Pose estimation data
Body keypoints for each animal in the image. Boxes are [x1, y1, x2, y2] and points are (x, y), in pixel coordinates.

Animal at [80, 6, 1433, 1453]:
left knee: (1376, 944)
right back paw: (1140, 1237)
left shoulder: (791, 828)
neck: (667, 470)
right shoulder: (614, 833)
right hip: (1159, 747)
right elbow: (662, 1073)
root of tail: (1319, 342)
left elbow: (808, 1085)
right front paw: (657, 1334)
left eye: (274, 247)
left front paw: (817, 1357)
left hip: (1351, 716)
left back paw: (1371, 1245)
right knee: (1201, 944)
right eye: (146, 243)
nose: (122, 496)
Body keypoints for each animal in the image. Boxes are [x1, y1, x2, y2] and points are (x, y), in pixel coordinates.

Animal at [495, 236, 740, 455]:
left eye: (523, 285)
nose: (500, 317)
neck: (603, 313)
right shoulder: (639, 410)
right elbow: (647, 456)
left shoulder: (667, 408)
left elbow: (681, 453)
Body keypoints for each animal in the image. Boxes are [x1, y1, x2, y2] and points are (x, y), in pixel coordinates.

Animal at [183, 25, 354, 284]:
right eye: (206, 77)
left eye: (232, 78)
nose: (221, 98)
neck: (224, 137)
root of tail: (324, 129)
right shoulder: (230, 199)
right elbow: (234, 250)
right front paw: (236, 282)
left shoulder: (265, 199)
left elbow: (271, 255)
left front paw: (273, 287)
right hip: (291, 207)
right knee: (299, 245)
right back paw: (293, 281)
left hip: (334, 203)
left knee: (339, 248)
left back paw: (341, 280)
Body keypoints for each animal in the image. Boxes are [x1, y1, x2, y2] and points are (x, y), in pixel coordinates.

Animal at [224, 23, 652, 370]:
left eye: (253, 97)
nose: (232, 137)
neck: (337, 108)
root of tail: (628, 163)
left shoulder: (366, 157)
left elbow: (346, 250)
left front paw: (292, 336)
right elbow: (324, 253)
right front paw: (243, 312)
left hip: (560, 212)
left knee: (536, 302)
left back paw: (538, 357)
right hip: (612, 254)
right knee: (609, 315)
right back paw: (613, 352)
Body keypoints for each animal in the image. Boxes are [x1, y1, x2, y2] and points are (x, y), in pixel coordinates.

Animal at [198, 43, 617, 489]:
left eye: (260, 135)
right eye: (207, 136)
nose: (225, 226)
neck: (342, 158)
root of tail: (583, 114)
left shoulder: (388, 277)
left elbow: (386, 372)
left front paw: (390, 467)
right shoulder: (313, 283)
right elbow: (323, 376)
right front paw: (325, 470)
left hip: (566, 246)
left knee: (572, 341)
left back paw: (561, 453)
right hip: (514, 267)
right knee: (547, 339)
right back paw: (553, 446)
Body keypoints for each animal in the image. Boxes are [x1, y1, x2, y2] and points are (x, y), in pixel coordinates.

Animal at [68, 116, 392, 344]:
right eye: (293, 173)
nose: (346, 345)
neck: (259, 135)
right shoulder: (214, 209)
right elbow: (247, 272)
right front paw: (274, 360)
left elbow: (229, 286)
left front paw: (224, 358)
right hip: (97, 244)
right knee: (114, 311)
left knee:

Directions for this task >> Only one stretch of the records above is wanted: the lines between the one holding "left shoulder: (366, 157)" and the one holding "right elbow: (323, 376)", inclusive, reproduced exactly.

Completed exercise >>
left shoulder: (366, 157)
left elbow: (346, 250)
left front paw: (292, 336)
right elbow: (324, 253)
right front paw: (243, 312)
left hip: (560, 212)
left knee: (536, 302)
left back paw: (538, 357)
right hip: (612, 254)
right knee: (609, 315)
right back paw: (613, 352)
Body keypoints for each animal in the image. Boxes are [x1, y1, x2, y2] and points are (x, y), in pixel coordinates.

Animal at [198, 43, 617, 489]:
left eye: (260, 135)
right eye: (207, 136)
nose: (225, 226)
neck: (342, 158)
root of tail: (583, 114)
left shoulder: (388, 277)
left elbow: (386, 372)
left front paw: (390, 467)
right shoulder: (313, 283)
right elbow: (323, 376)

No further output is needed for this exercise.